The hyperbolic nature of such eulogies for the Christian right has been unmistakable since the Dobbs decision. And such columns were at odds with the realities of Republican governance even when they were written. Yes, the GOP beat a strategic retreat on same-sex marriage and wholly abandoned its purported belief in the importance of politicians being moral exemplars (a principle that proved useful in the Clinton years but less so under Trump). But the Christian right never ceased to be the single most powerful and well organized mass movement within the Republican coalition.
To a great extent, religious conservatives’ declining demographic footprint has been offset by the broader erosion of American civil society. As the number of institutions that can deliver a block vote and army of volunteers has shrunk over the past half-century, the capacity of surviving mass-membership institutions to punch above their weight in politics has increased. This is one reason why, over the past decade, the American labor movement has simultaneously grown smaller in size yet more influential within the Democratic coalition. And it is also why even minuscule mass-membership organizations like the Democratic Socialists of America can get their members elected to state legislatures. Even in its shrunken form, the Christian right remains a large fish in an evaporating civic pond.
Combine religious conservatives’ mass-membership muscle with their conquest of the American judiciary and it becomes possible for them to wield tremendous political power even as they steadily bleed cultural influence.
This said, the dissonance between the Christian right’s power and its numbers may not be sustainable. Indeed, that tension is likely the Republican Party’s greatest liability heading into 2024. Were it not for the GOP’s fealty to its theocratic foot soldiers, the party would be in prime position to defeat an unpopular and aged president next year. As is, it is unclear whether the party’s next standard-bearer will be able to survive the electorate’s aversion to forced birth.

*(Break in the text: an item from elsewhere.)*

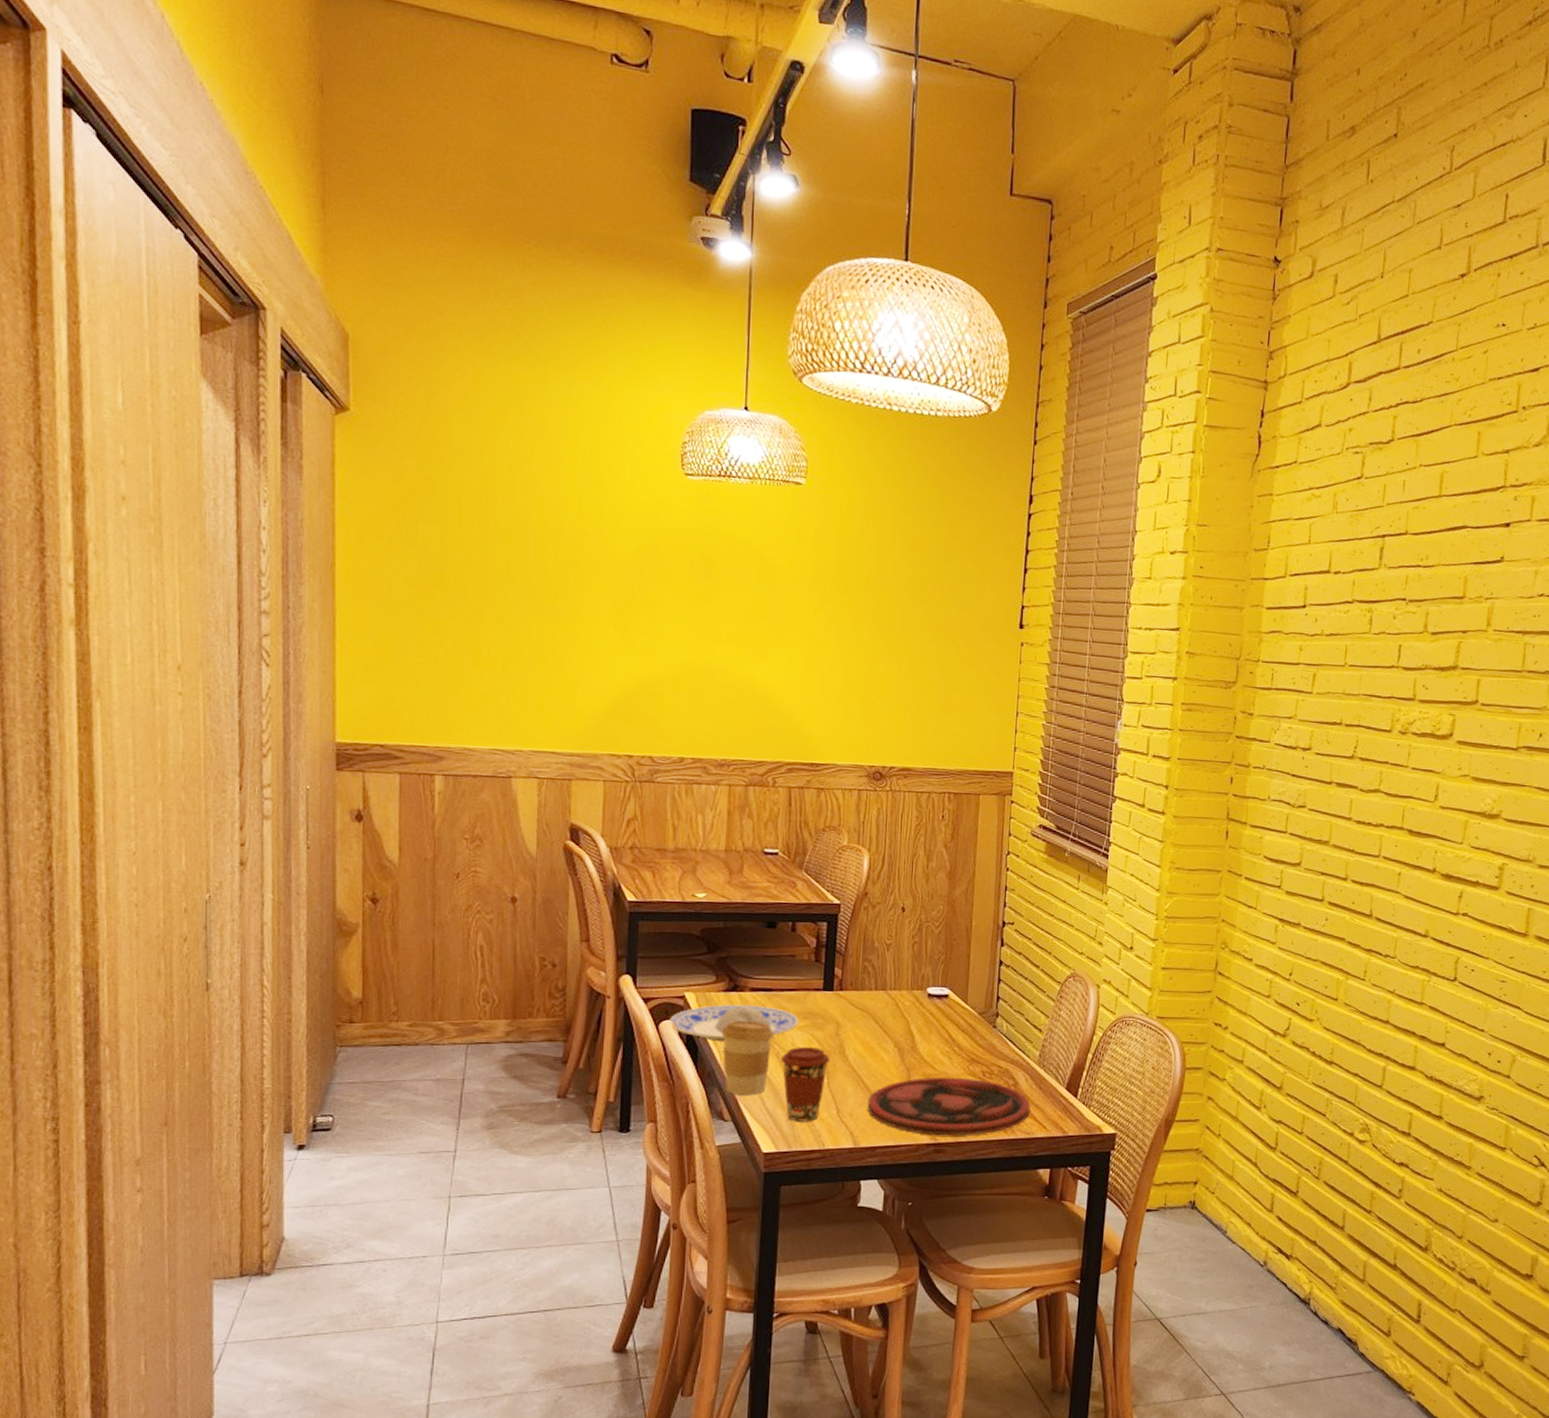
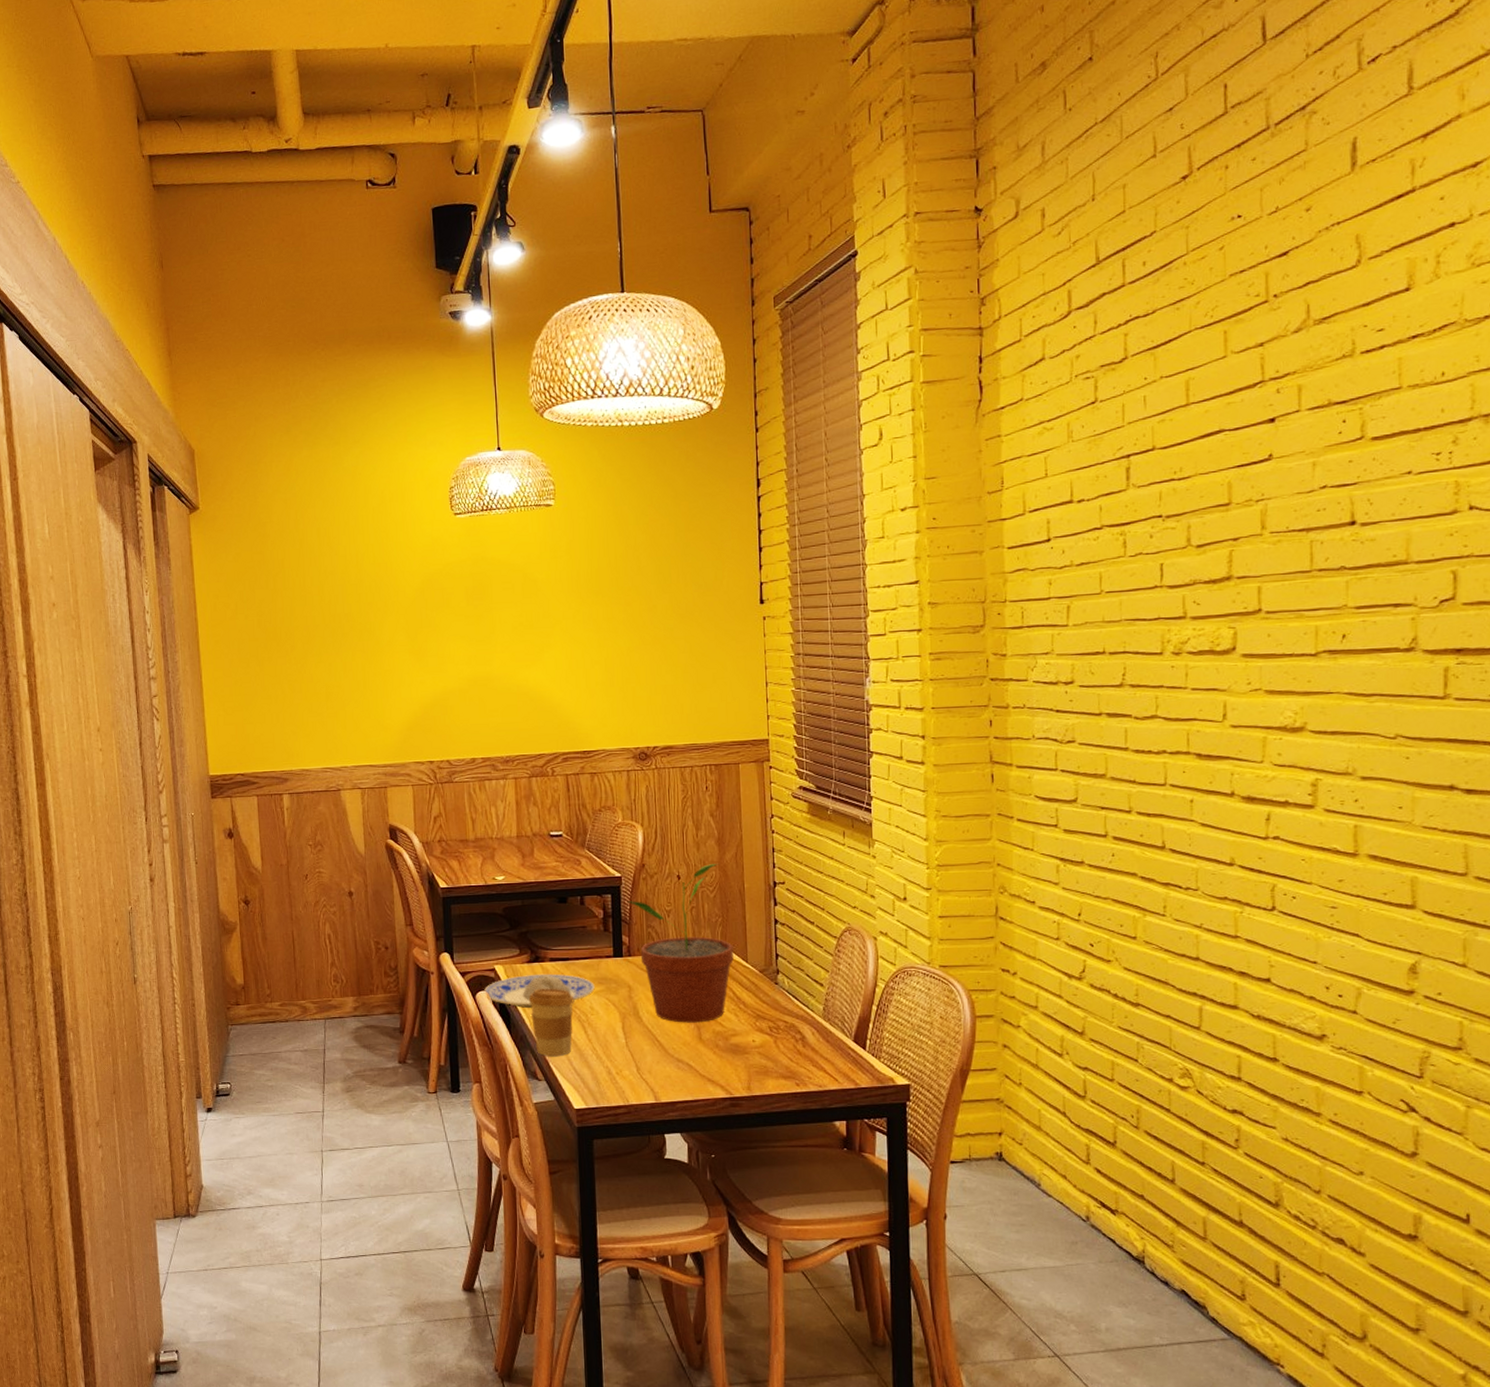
coffee cup: present [780,1047,830,1122] -> none [582,1010,626,1080]
potted plant: none [844,898,954,1064] -> present [627,864,734,1023]
plate: present [867,1077,1031,1136] -> none [664,1033,820,1090]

If the widening gap between the Christian right’s power and its popular support is alarming for the GOP, however, it should also discomfit small-d democrats. After all, the easiest way for the movement to reconcile its minoritarian ambitions with democracy is to undermine the former. And in states throughout the country, Republicans have been doing precisely this through egregious partisan gerrymanders, voter-suppression laws, and even subversion of election administration.
In the near term, it is entirely possible that the right will be able to hold its own politically on the strength of popular discontent with the Biden economy and/or the Constitution’s bias toward rural America. In the long term, however, the Christian right has no future in a democratic United States. A growing number of religious Christians will, therefore, likely seek to ensure that democracy in the United States has no future.